The Food Policy Action Education Fund is circulating a petition calling on Congress to enact food waste reforms. Colicchio and fellow chefs hand-delivered the petitions to Rep. Pingree on the Capitol steps.
Absent from the petition hand-off was Mendelsohn, because he had returned to the kitchen to cook for the evening reception. Using produce pulp, Mendelsohn created Pulp Fiction Veggie Burger Sliders, combining beet scraps and other produce “waste” with farro to make a patty accented with Swiss cheese, avocado, and a swirl of savory sauce.
Albisu prepared a salmon cake using scraps of fish extracted from the bones and carcass crevices, and utilizing the stems of fresh herbs to make an accompanying chimichurri sauce. Chef José Andrés sent over gazpacho made with tomato scraps, while Centrolina’s Amy Brandwein created a dish of fried potato skins with fried chicken and tomato peels.
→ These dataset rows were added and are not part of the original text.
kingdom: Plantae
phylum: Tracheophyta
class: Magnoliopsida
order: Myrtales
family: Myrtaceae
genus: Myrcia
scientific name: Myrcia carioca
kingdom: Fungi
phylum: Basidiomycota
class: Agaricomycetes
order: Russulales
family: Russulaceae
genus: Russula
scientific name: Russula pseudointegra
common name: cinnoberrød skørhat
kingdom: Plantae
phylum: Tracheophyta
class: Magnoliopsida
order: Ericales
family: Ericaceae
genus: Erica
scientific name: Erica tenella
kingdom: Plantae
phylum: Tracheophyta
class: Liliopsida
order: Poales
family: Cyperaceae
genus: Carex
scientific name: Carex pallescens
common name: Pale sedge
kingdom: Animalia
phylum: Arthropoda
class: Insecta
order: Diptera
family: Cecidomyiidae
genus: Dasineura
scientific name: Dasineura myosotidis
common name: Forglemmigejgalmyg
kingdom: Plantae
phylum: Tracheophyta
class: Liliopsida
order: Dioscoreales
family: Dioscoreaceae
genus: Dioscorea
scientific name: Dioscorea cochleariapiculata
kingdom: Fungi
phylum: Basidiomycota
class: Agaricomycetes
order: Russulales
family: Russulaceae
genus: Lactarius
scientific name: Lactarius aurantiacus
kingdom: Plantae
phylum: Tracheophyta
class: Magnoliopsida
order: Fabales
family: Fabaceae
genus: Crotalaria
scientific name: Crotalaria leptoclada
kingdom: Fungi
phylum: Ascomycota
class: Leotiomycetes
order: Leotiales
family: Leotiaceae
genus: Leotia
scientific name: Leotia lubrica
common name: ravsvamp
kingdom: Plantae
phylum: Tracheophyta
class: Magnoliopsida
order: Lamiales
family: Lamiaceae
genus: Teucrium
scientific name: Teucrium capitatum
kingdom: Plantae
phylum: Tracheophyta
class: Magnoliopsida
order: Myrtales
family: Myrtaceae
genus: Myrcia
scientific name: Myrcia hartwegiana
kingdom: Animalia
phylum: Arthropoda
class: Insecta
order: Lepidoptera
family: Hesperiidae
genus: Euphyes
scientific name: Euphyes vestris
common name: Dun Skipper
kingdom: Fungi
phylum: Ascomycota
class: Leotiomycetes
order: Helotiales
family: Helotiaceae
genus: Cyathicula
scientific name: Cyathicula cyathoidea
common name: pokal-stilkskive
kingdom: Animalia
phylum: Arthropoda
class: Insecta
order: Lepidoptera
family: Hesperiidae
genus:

For Andrés and Mendelsohn, this is at least the second food-waste event they’ve done in as many weeks. The two were integral to the May 18 food recovery event that made 5,000 free lunches out of aesthetically imperfect produce. “It has been a huge few weeks for food policy,” said Mendelsohn. “From the Feeding the 5,000 campaign to our talks with members of Congress today, all these parts of the food system fit together. As chefs, we have a better chance of making impactful change when we come together and look at everything to make a big shift.”